Bart Curtis, head football coach for Mishawaka High School, always wondered what it would be like to coach 96 practices in a season. He finally experienced that thrill during the 2012 football season, a feat that hadn’t been accomplished since 1974.

Although the outcome of the Nov. 24, 2012 state championship game against Indianapolis Cathedral didn’t give Curtis or the rest of the Mishawaka Cavemen the ending they had hoped for, it made Curtis the first Bethel graduate to lead a high school football team to the state finals.

“I’ve been at it a long time, and always wondered what it’d be like to be there for the last game of the season,” says Curtis of his nearly 30 years of coaching. “We just had a tremendous senior class—not the most talented I’ve had by far.

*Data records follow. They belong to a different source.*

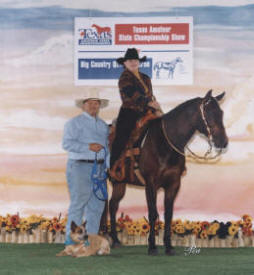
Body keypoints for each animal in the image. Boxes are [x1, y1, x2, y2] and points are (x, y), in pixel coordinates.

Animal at [109, 90, 228, 256]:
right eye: (209, 113)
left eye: (221, 113)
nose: (223, 142)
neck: (165, 143)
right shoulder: (151, 183)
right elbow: (153, 213)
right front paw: (152, 247)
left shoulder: (173, 184)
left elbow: (168, 213)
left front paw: (168, 246)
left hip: (119, 184)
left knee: (113, 205)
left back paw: (115, 240)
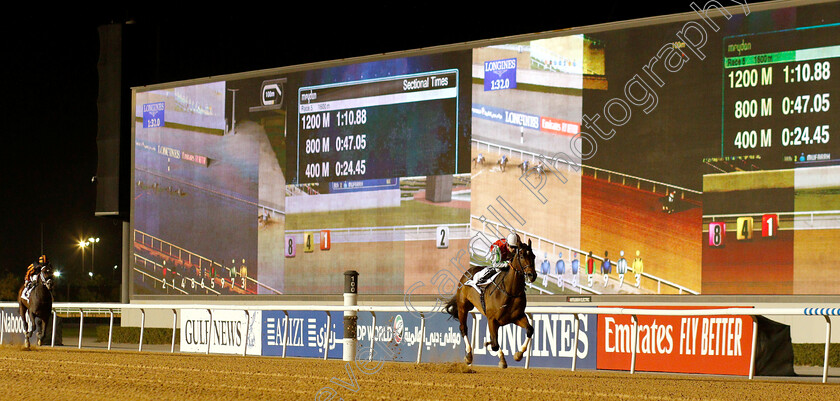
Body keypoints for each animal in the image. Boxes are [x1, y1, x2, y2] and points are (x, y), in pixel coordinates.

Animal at [446, 239, 540, 368]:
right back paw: (469, 355)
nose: (532, 275)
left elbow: (530, 330)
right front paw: (490, 348)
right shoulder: (492, 319)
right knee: (463, 328)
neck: (510, 291)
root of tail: (468, 271)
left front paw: (518, 354)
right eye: (521, 256)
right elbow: (494, 344)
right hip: (463, 307)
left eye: (533, 256)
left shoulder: (517, 317)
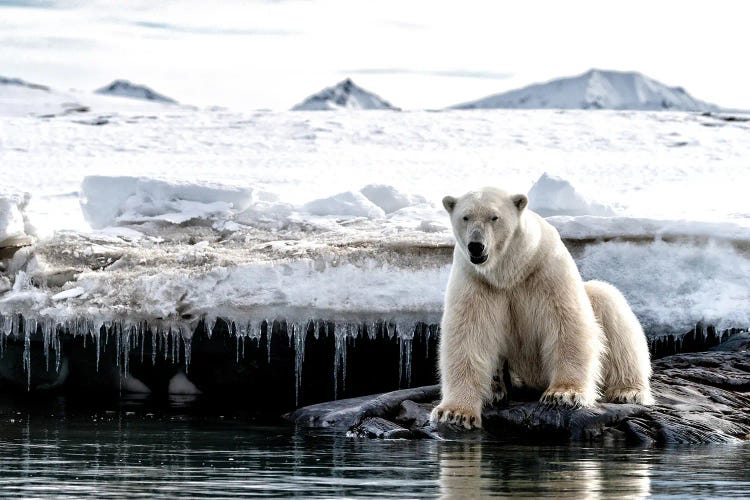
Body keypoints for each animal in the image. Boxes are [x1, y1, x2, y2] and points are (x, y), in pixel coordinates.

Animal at [432, 188, 656, 430]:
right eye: (465, 217)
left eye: (494, 217)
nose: (476, 245)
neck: (509, 272)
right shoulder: (477, 281)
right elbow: (469, 336)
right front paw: (455, 413)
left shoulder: (545, 269)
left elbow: (566, 323)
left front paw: (564, 394)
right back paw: (495, 388)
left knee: (609, 304)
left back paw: (628, 390)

If you lined them up, you wouldn’t say ‘this is a state caliber football team’… They made me as proud off the field as they did on.”

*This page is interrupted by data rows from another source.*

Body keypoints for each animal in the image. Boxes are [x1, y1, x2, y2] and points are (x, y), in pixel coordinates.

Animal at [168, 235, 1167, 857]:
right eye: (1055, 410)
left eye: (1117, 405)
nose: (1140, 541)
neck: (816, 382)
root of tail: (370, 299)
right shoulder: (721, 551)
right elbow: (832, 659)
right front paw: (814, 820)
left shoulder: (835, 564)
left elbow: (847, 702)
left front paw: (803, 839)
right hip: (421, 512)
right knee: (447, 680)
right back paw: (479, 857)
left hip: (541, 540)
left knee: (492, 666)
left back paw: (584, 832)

Curtis, a 1991 (Bachelor of Arts) and 2010 (Master of Education) graduate of Bethel, attributes the successful season to having a great football staff and administration. But he would be remiss if he didn’t credit some of his triumphant season to Bethel.

“My experiences in Bethel helped lead us to state,” he says. “Had I not had that experience, met my wife, created our life together—all of those little experiences over the last 20 some odd years have really come to fruition this year. Indirectly, [Bethel] has a lot to do with how I approach things,” admits Curtis, who adds that the older he gets the more level headed and less spontaneous he’s become.

So what’s in store for next season?

“I don’t really try to make individual season goals,” he says. “Every year our goal is to be better than we should be. Having said that, my goal is to win the very next game, which is against Portage on Aug. 23.” He adds, “I’ve never coached a day to lose; I’ve had aspirations every year—sometimes we meet them, sometimes we exceed them, and sometimes we don’t meet them.”